Reviewer Conny Withay:Operating her own business in office management since 1991, Conny is an avid reader and volunteers with the elderly playing her designed The Write Word Game. A cum laude graduate with a degree in art living in the Pacific Northwest, she is married with two sons, two daughters-in-law, and three grandchildren.
Author: Mike Erre
Publisher: David C. Cook
“We can know God but can’t ever fully figure Him out. And so we walk by faith and not by sight. As we do this, God gets bigger,” Mike Erre states in his fifth authored book, Astonished.
This two hundred and forty-two page paperback targets those interested in establishing or recapturing an amazing, wonderful relationship with Jesus Christ. Using mainly the New International Version of the Bible, the ESV is also used. With a short author biography on the back jacket, ending chapter notes are included.
Separated into three sections, discussed are the nature of God, the nature of faith, and the faith-filled life, concluding with knowing God more intimately. Often blending personal experiences of the author/pastor’s life, he tells of his appreciation of infomercials, his struggle with panic attacks, the frustrations giving sermons, his marriage, and loving his Down syndrome son.
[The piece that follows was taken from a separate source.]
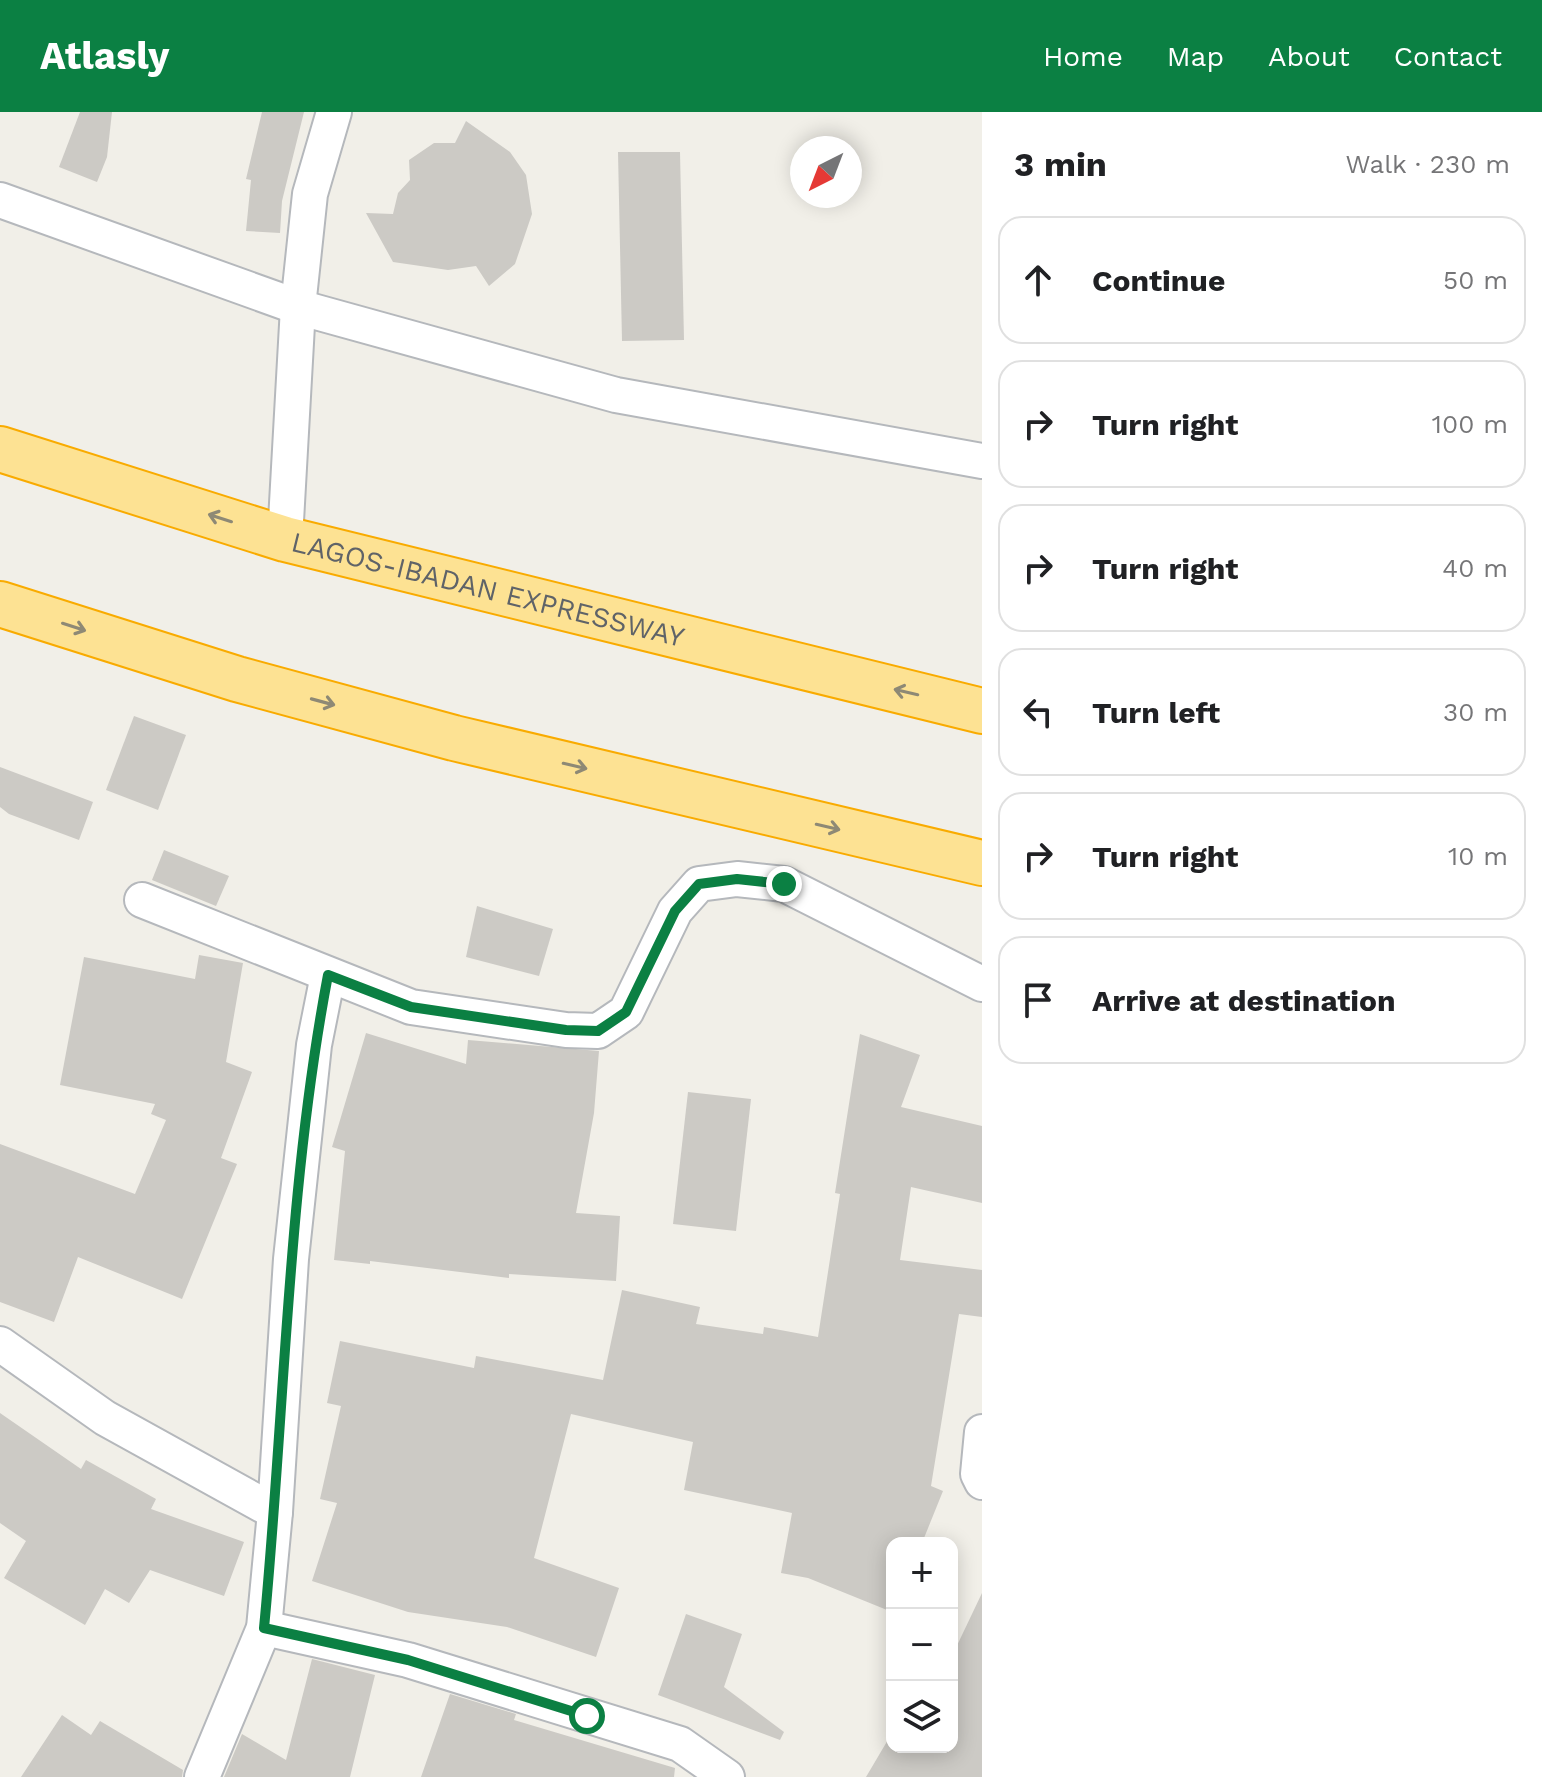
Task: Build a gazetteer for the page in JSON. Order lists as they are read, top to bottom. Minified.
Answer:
{"streets":{"highway":["LAGOS-IBADAN EXPRESSWAY"]},"north":"bottom left","page":{"header":"Atlasly","nav":["Home","Map","About","Contact"],"heading":["3 min","Walk · 230 m"],"list":[["Continue","50 m"],["Turn right","100 m"],["Turn right","40 m"],["Turn left","30 m"],["Turn right","10 m"],"Arrive at destination"],"map_buttons":["+","−"]}}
In this book, Erre reiterates that many of us incorrectly relate to God as a consumer product, wanting to fill a void in our lives. When the dry, harsh times come in life, we assume it is not normal, but God hiding from us.
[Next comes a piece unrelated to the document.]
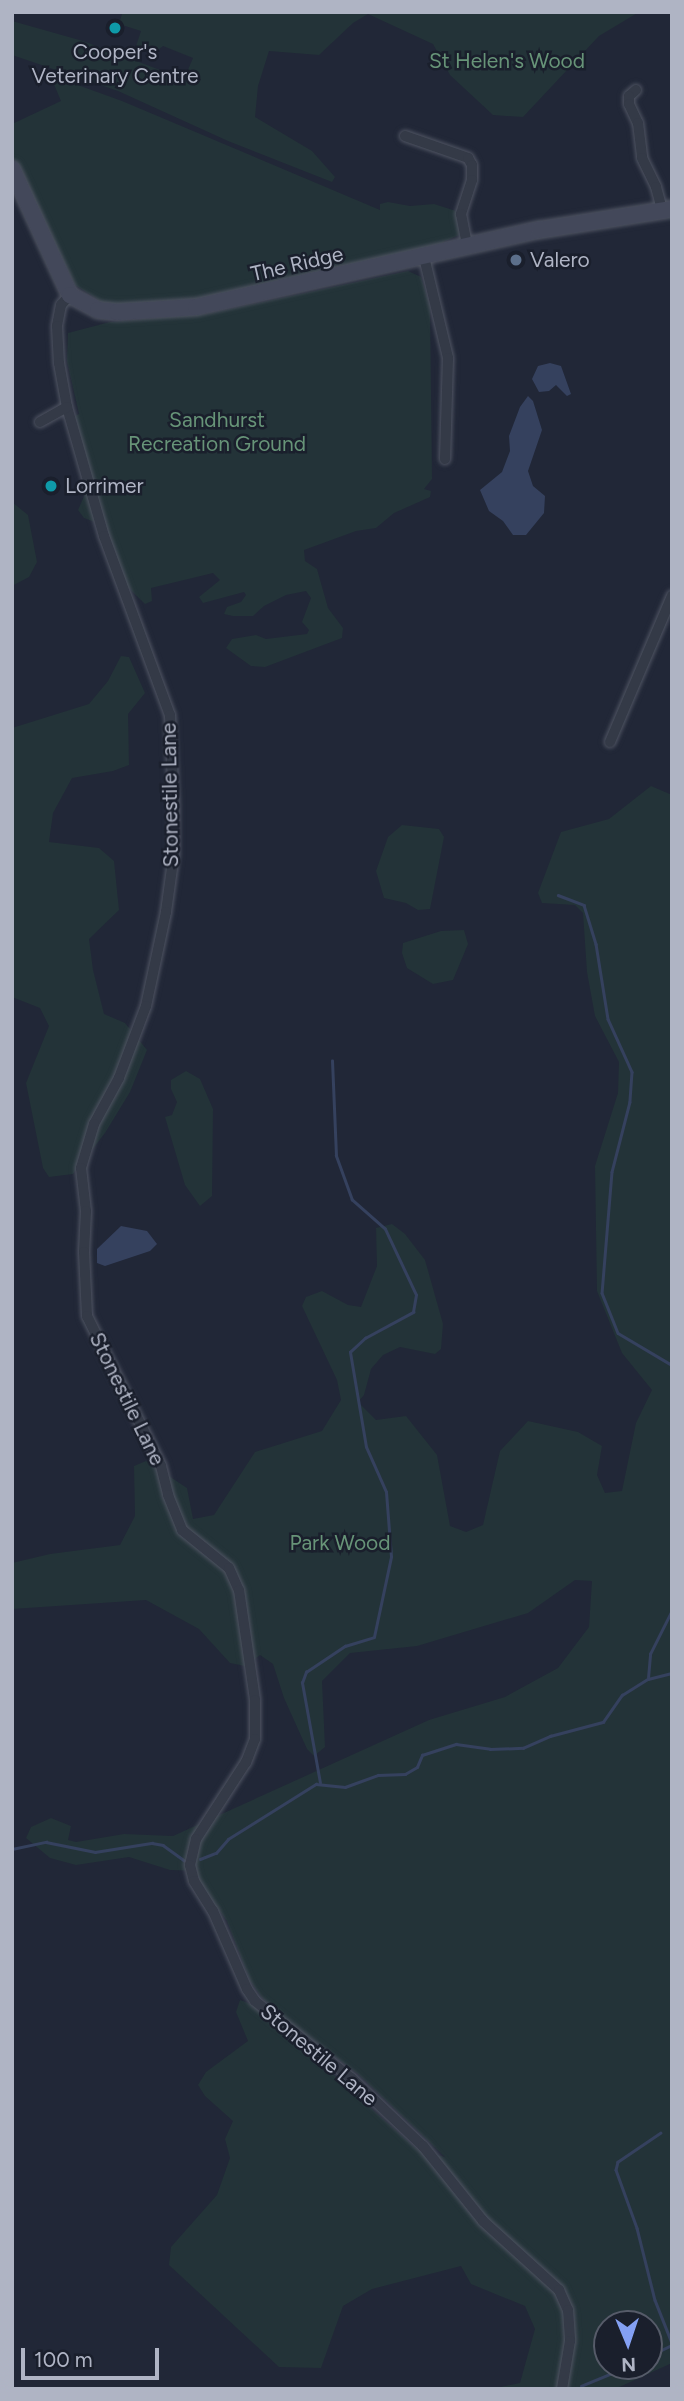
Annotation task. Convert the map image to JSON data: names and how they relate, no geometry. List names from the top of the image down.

Examining the “why” of God’s supposed hiddenness, the writer reflects that we purposely hide from Him, His timing is different from ours, we do not want or need to seek Him or we fear He will not acquiesce to our prayers. We separate the sacred from the secular, looking for sensational to hear His voice.
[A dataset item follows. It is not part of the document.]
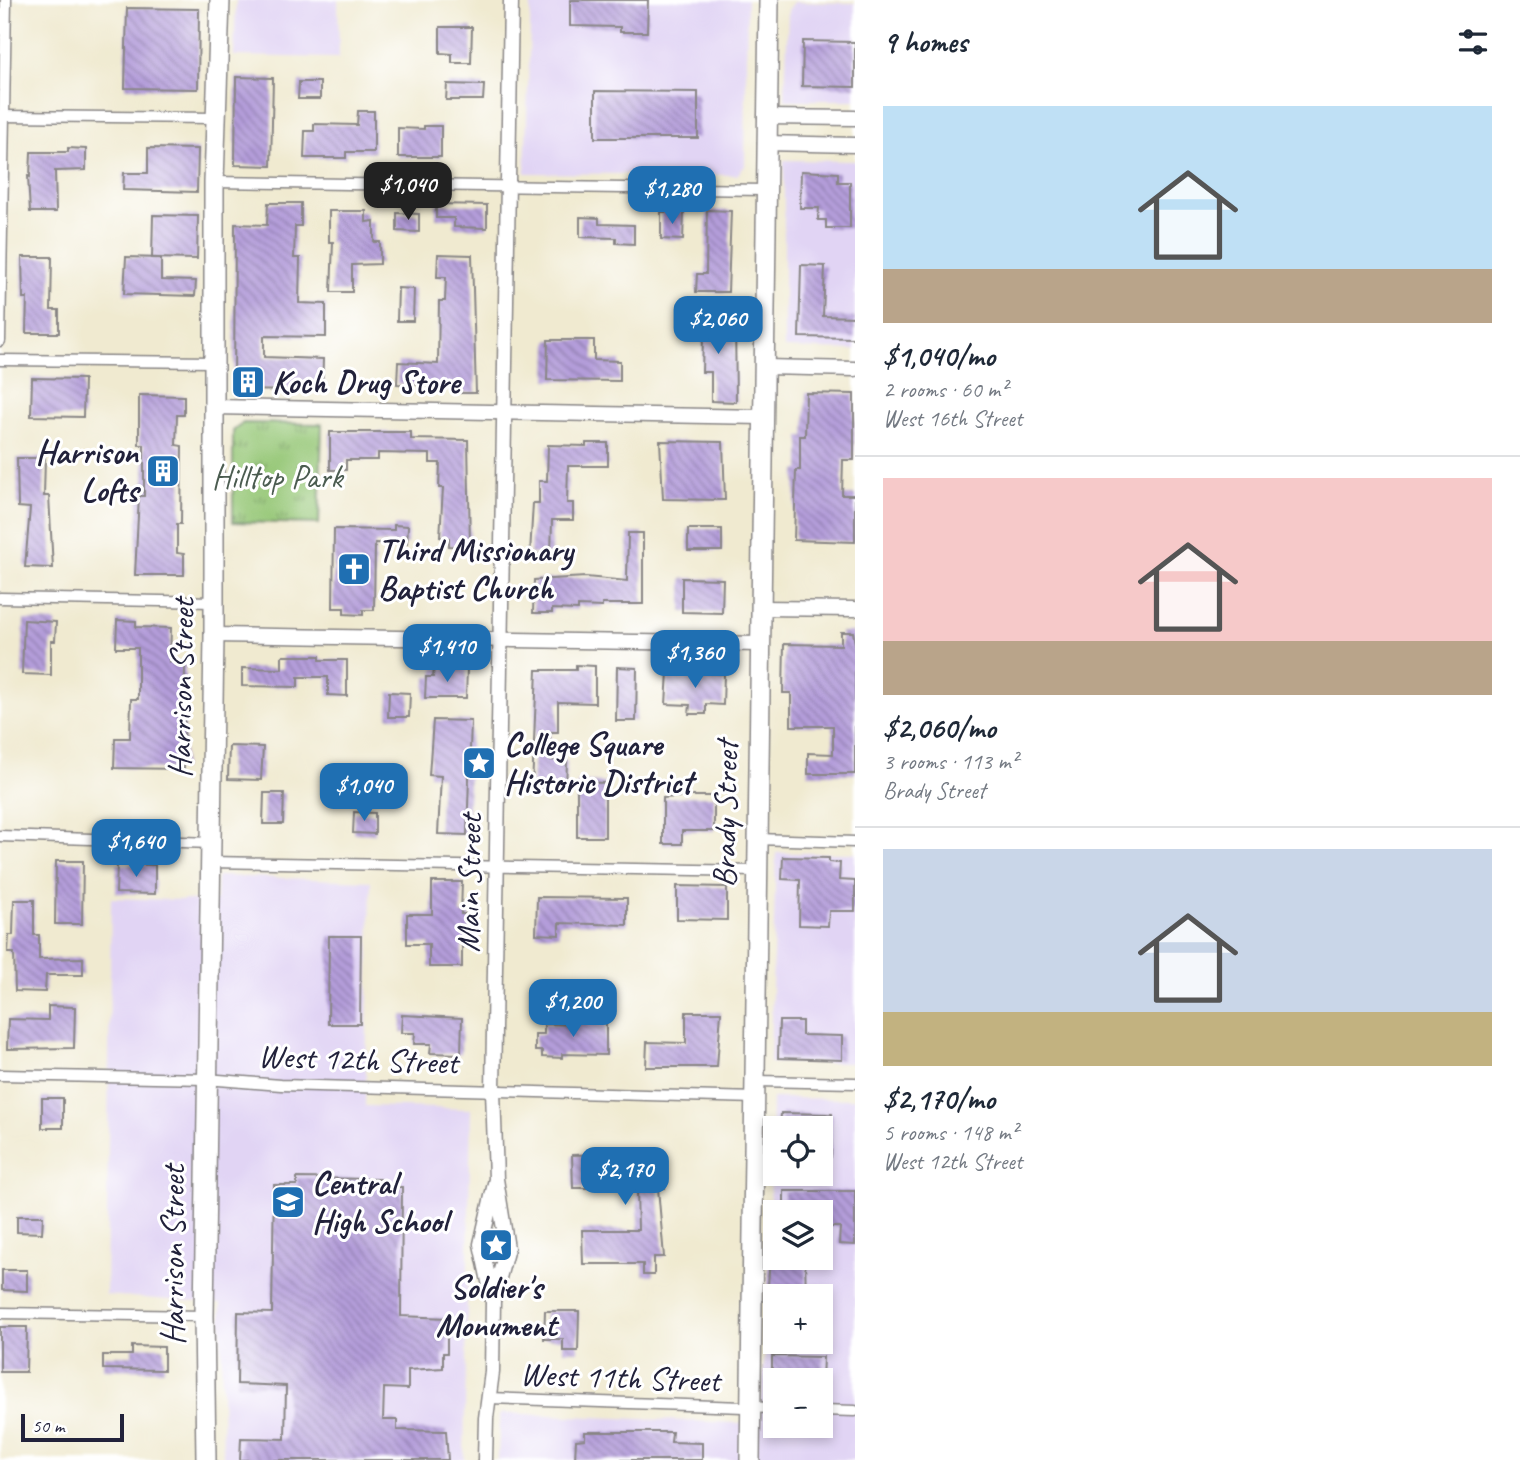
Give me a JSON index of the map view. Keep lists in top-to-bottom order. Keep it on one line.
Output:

While God works through our human weaknesses, not our human power, the author promotes He actually gives us more than we can handle so we learn to trust Him, which increases our faith. We need to wake up, notice God’s sign language by looking backward in our lives, and reconsider where our treasures are placed.
Biblical characters such as Jacob, Moses, Job, David, Jesus, and Paul are examined. M. Scott Peck’s stages of human spiritual development are listed as chaotic/antisocial, formal/institutional, skeptical/individual, and mystical/communal. Walter Brueggemann’s three categories of Psalms show how orientation, disorientation, and reorientation affect our relationship with God.
As Erre reminds us, by having faith that demands mystery, desperation, and surrender, through joys, sorrows, and lamenting, we will become more astonished of God, His wonder, and awe.
Thanks to David C. Cook for furnishing this book in exchange for a review based on the reader’s opinions.